Wednesday, March 24, 2010

Yankees' 25-man pitchers (everyone loves projections)

When I worked at Big Software Company X, I always told new engineers to include specific analysis with any data that they sent for others to look at. So here, I am following my own advice. I can't publish PECOTA and CHONE projections with mine side-by-side for all pitchers, since that gives away those guys' hard work for free, but I think it's OK to list a few projections, for the sake of comparison. Better yet, let's look at a complete team.

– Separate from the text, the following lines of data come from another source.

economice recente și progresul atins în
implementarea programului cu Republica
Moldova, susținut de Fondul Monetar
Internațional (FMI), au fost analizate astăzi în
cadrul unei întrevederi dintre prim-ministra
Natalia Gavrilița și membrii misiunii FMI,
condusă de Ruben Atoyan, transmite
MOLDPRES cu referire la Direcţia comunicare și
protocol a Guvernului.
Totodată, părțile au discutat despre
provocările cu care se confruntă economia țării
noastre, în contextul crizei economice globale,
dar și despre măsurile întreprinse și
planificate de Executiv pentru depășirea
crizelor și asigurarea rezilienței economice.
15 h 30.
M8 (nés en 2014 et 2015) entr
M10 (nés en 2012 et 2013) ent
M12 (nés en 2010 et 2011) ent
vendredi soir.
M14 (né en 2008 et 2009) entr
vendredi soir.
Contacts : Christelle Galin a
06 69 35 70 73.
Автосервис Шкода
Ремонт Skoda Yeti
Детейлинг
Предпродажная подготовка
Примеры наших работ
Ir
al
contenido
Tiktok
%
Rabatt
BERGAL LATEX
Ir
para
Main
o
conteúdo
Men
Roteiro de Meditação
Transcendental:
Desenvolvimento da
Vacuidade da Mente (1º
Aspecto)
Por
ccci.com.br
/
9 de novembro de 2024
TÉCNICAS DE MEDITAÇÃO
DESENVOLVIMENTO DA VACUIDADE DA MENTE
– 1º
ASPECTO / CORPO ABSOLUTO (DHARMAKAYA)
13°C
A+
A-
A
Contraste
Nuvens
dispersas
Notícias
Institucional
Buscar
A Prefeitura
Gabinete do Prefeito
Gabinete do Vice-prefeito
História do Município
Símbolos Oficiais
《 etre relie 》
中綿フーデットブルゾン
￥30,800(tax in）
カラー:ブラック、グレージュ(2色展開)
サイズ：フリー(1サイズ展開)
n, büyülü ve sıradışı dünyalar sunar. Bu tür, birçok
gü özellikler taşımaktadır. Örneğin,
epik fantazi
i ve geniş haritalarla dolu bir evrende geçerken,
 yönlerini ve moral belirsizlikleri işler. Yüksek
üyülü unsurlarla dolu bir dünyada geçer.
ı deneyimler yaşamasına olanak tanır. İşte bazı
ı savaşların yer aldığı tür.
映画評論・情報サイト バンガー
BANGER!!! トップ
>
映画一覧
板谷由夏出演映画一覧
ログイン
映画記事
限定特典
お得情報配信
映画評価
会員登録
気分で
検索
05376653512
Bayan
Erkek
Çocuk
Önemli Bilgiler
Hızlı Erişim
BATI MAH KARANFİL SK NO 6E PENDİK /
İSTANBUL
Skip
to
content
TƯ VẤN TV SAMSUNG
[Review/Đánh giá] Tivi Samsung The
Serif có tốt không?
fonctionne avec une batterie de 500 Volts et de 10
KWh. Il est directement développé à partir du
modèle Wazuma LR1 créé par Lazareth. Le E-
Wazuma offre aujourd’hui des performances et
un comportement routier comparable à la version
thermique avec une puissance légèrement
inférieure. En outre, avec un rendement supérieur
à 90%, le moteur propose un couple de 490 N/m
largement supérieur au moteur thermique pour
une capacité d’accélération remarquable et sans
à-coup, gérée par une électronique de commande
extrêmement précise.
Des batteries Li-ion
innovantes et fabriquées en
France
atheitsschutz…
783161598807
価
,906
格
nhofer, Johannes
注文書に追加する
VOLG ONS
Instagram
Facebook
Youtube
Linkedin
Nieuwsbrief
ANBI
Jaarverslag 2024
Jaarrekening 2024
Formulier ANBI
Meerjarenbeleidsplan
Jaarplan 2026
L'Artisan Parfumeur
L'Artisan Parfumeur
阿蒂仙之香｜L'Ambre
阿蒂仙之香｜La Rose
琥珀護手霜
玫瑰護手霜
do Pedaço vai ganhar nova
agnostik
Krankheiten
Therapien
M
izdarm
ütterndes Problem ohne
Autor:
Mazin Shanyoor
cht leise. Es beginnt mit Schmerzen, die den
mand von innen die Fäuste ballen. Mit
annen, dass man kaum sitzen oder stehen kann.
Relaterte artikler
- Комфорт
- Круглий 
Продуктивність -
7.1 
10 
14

Here are the IP projections from my system, along with PECOTA and CHONE, for the New York Yankees' likely opening day 12-man pitching roster. For those that don't like spreadsheets, here are the pitchers I think will be on that 25-man roster:

  • Starters: CC Sabathia, AJ Burrnett, Javier Vazquez, and Andy Pettitte
  • Starters/Relievers: Joba Chamberlain, Chad Gaudin, Phil Hughes and Alfredo Aceves
  • Relievers: Mariano Rivera, Chan Ho Park, Damaso Marte and David Robertson
You could argue for Sergio Mitre, Mark Malencon and others, but this is probably what the Yankees will start with. FWIW, here is their official depth chart.

None of the projected top 12 pitcher are rookies, so PECOTA and CHONE are not subject to the wildly optimistic rookie projection issue in this case. You can read more about rookie projections in my previous post. Even so, the projections from PECOTA are much to high on average (less so for CHONE).

In 2009, the 12 pitchers listed threw a total of 1532.2 innings. The Yankees' season innings is roughly 1450. Therefore, it is unlikely that the pitchers above will throw more than 1300 or so innings in 2010 (remember, at least some innings will be thrown by rookies and major league veterans currently in the minors). Indeed, my projection system gives the 12 guys 1236.8 innings this year. That may be low or that may be high, but it's a reasonable guess. However, PECOTA projects these same pitchers at 1563.6 total innings. That's 100 IP more than the Yankees will have in 2010. CHONE projects them at 1388 IP, which is still high, but is much less so than PECOTA, and can be mitigated by the fact that Javier Vazquez and Chan Ho Park got their innings for other teams last year. None of the projection systems take account of team innings balance.

Then again, as I wrote previously, my system does not require much of this team-based balancing, since it gives much more realistic projections for rookie and low-end pitchers (at least on average). With reasonable roster construction, total team projections should come out reasonably without adjustment. My system will over-estimate a teams' pitchers' innings if that team signs seven top-line starting pitchers, but teams never do that. My system could, however, massively under-estimate innings pitched for teams that have very few pitchers with major league success & experience. However, one could just proportionately increase that teams' rookies' innings pitched for a more reasonable adjustment. In other words, we would estimate rookies' IP not from their own minor league stats, but from a teams' need to fill innings and roster spots.

In the case of PECOTA (and CHONE, to a lesser degree), they massively over-estimate a teams' established pitchers' IP. This calls for additional (and possibly skewed) adjustments in order to get numbers that add up. Even though the individual projections look reasonable, the team totals are not reasonable. To get totals that sum to 1300 IP, we'd need to reduce PECOTA's projections by 10-15%. It's not clear whether all, or just the low-end pitchers, need to have their projections lowered.

Projecting IP matters for estimating just about any other pitching stat (for fantasy or otherwise). If you want to project strikeouts, walks, wins, saves or IP-weighted ERA (or WHIP), it is important to know what is the likely playing time that a pitcher will be able to handle. My projection system does not give a high and low end projection (ie 75th and 25th percentile), but it does give single projections that add up on a league-average basis.